Retail & Energy Sectors Lead 2017 Restructurings
Restructuring attorneys and advisers predict that the energy and retail sectors will be the most active for out-of-court restructurings this year, according to The Deal, a business unit of TheStreet, Inc. Early in the first quarter of 2017, many restructuring attorneys and advisers were certain that the healthcare industry was heading for a wave of out-of-court restructurings […]
Restructuring attorneys and advisers predict that the energy and retail sectors will be the most active for out-of-court restructurings this year, according to The Deal, a business unit of TheStreet, Inc.
Early in the first quarter of 2017, many restructuring attorneys and advisers were certain that the healthcare industry was heading for a wave of out-of-court restructurings and bankruptcy filings because of President Trump’s vow to repeal and replace Obamacare.

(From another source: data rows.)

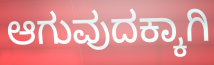
ಆಗುವುದಕ್ಕಾಗಿ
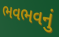
ભવભવનું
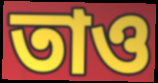
তাও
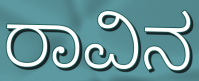
ರಾವಿನ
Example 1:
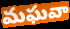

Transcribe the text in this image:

మఘవా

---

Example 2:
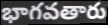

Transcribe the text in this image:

భాగవతారు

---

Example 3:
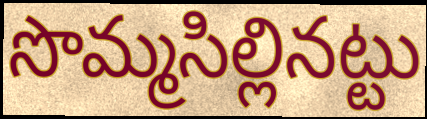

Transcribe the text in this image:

సొమ్మసిల్లినట్టు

After Trump’s first proposed legislation stalled and a second try at passing a bill squeaked through with minimal support, advisers are no longer certain that Trump’s assault on The Affordable Care Act will be a threat to the healthcare sector this year, as they first thought. Advisers are now asserting that companies in the energy and retail sectors will be more active this year seeking out-of-court restructurings than the healthcare industry.

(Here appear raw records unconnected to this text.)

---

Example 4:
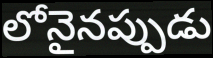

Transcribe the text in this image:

లోనైనప్పుడు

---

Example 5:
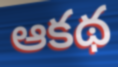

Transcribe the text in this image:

ఆకథ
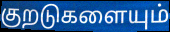
குறடுகளையும்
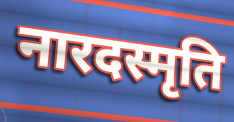
नारदस्मृति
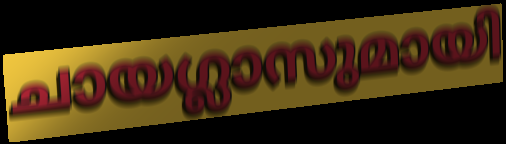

“A long list retailers led a parade of out-of-court restructurings in the first quarter with many of them, such as Macy’s, Sears Holding Corp. and J.C. Penney Co., announcing dozens of store closings.” said Kirk O’Neil, out-of-court restructuring reporter at The Deal. “The retail sector will continue to be the most active industry seeking out-of-court restructurings in the second quarter, followed by some oil and gas companies that are trying to avoid Chapter 11 filings.”
The Deal’s exclusive ranking covers the top global advisers involved in out-of-court cases filed between January 1st and March 31st 2017.

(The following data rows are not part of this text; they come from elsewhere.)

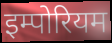
इम्पोरियम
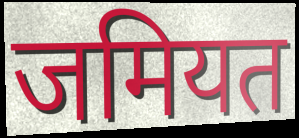
जमियत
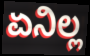
ಏನಿಲ್ಲ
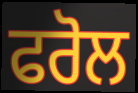
ਫਰੋਲ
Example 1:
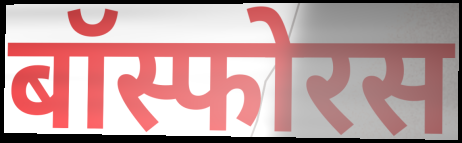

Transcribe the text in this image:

बॉस्फोरस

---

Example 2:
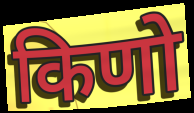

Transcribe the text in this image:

किणो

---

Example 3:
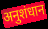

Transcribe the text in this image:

अनुशंधान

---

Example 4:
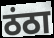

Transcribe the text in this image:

ठंठा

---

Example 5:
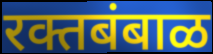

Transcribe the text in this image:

रक्तबंबाळ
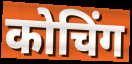
कोचिंग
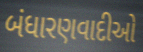
બંધારણવાદીઓ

Some highlights from the report:
- Lazard Ltd. was the top financial adviser to distressed companies in the first quarter, with 28 deals. Houlihan Lokey Inc. was second, with 19 deals. Rothschild & Co was third, with 13 deals. Evercore Partners Inc. ranked fourth with eight deals. Rounding up the top five was Moelis & Co., with seven deals.
- Houlihan Lokey Inc. was the top financial adviser to creditors, with seven deals. Moelis & Co. LLC was second, with six. PJT Partners Inc. ranked third, with five deals. Lazard Ltd. and Rothschild & Co tied for fourth, with four deals. Ducera Partners LLC ranked fifth, with three deals.
- Among law firms, Kirkland & Ellis LLP was the top counsel to distressed companies, with 10 deals. Latham & Watkins LLP ranked second, with six deals. Cleary Gottlieb Steen & Hamilton LLP and Davis Polk & Wardell LLP tied for third, with five deals each.
- Milbank, Tweed, Hadley & McCloy LLP ranked first for the top counsel to creditors, with 18 deals. Paul, Weiss, Rifkind, Wharton & Garrison LLP ranked second, with 14 deals. Latham & Watkins LLP ranked third, with nine deals. Proskauer Rose LLP ranked fourth, with five deals. Cleary Gottlieb Steen & Hamilton LLP and Gibson, Dunn & Crutcher LLP tied for fifth, with four deals each.
- AlixPartners LLP and Alvarez & Marsal LLC tied for the top restructuring advisers to distressed companies, with nine deals each. FTI Consulting Inc. was ranked second, with six. Zolfo Cooper LLC was third, with three deals. And PricewaterhouseCoopers was fourth, with two deals.